### TEXTAUSZUG
Hamburg. Letzte Tipps für den 30. Hamburger Stadtmarathon am nächsten Sonntagmorgen. Ein paar Gänge zurückzuschalten, kann jetzt nicht schaden.

Es gehört zu den offenbar verbrieften Wahrheiten über den Marathonlauf, dass er praktisch erst ab Kilometer 33 beginnt. Dann, wenn der Körper die Kohlenhydratdepots leer gesogen hat und auf Fettreserven umschalten muss, dann beginnen für den Läufer Pein und Schmerz.

Aber stimmt das überhaupt? Der US-Amerikaner Bill Rodgers, in den 1970er-Jahren viermaliger Sieger des New-York-Marathons, behauptet das Gegenteil: „Nicht die letzten, die ersten Kilometer sind die wichtigsten des Rennens. Wer hier einen Fehler macht, hat keine Chance, sein gesetztes Ziel zu erreichen.“ Dahinter verbirgt sich natürlich die Warnung, nicht zu schnell anzugehen, sich nicht von der Euphorie des Moments zu überhöhter Schrittfrequenz animieren zu lassen, sondern stattdessen die Geschwindigkeit zu drosseln, die Faszination der Langsamkeit zu entdecken. Eine probate Methode: Man suche sich eine Gruppe, deren Tempo etwas unterhalb dessen liegt, was man selbst in dem Moment glaubt, leisten zu können. Dann erst macht das Laufen richtig Spaß. Man hat die Lage schlichtweg im Griff. Herbert Steffny, der Verfasser mehrerer Marathonbücher, drückt es so aus: „Wer nicht lernt, langsam zu laufen, der wird niemals schnell werden.“

Allerdings ließe sich selbst dem sachverständigen Mister Rodgers etwas entgegen halten. Womöglich sind weder die ersten noch die letzten Kilometer eines Marathons entscheidend. Relevanter noch dürfte die Vorbereitung sein, an deren Ende sich zumindest die gewissenhaften unter den 19.100 gemeldeten Teilnehmern des 30. Hamburger Marathons nunmehr befinden. Für die Saumseligen ist die Uhr längst abgelaufen, daran lässt der frühere 5000-Meter-Europameister Thomas Wessinghage keinen Zweifel: „Zwei Wochen vor einem Marathon nützt keine Trainingseinheit mehr.“ Immerhin bietet sich eine Alternative an: sich den Lauf in Ruhe anschauen, den Athleten applaudieren und in der Woche danach mit den eigenen Vorbereitungen für den Haspa-Marathon 2016 beginnen.

### BEREITGESTELLTE DATENSÄTZE
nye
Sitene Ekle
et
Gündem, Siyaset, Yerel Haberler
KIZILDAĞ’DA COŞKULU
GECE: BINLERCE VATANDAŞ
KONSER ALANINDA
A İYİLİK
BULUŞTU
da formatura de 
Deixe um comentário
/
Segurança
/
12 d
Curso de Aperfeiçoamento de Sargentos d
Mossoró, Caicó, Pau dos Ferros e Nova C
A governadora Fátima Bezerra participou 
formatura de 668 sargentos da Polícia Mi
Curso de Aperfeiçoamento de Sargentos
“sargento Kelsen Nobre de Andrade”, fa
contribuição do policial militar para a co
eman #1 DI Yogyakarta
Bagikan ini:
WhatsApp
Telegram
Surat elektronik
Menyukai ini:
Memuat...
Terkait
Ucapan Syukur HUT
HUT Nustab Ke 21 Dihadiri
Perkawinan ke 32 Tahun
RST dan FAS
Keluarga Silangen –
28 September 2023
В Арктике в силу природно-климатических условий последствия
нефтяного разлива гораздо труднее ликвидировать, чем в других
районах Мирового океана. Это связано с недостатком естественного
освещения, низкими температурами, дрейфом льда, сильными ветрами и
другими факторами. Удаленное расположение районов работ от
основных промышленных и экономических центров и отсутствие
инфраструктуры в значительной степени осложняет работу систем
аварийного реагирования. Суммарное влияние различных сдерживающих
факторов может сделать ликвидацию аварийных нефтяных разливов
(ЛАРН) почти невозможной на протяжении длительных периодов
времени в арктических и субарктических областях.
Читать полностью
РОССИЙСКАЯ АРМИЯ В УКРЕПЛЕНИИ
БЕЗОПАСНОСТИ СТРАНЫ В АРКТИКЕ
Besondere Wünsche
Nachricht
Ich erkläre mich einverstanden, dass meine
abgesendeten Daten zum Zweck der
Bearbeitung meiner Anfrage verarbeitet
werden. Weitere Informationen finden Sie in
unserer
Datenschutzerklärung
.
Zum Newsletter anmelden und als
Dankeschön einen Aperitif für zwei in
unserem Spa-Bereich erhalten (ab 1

### AUFGABENSTELLUNG
• A. Prüfen Sie für jede der folgenden Aussagen, ob sie mit dem Textauszug übereinstimmt, und antworten Sie jeweils mit Ja oder Nein samt den ausschlaggebenden Worten des Textes als wörtlichem Zitat: (i) Bill Rodgers hält die ersten Kilometer für die wichtigsten des Rennens. (ii) Thomas Wessinghage war früher Europameister über 10.000 Meter. (iii) Für den 30. Hamburger Marathon haben sich 19.100 Teilnehmer gemeldet.
• B. Schreiben Sie einen Abschnitt des Textauszugs wortgetreu ab: Beginnen Sie bei den Worten „Es gehört zu“, und hören Sie nach den Worten „Pein und Schmerz.“ auf.

### LÖSUNGEN
• A.
(i) Ja: „Nicht die letzten, die ersten Kilometer sind die wichtigsten des Rennens.“
(ii) Nein: „der frühere 5000-Meter-Europameister Thomas Wessinghage“
(iii) Ja: „19.100 gemeldeten Teilnehmern des 30. Hamburger Marathons“

• B.
Es gehört zu den offenbar verbrieften Wahrheiten über den Marathonlauf, dass er praktisch erst ab Kilometer 33 beginnt. Dann, wenn der Körper die Kohlenhydratdepots leer gesogen hat und auf Fettreserven umschalten muss, dann beginnen für den Läufer Pein und Schmerz.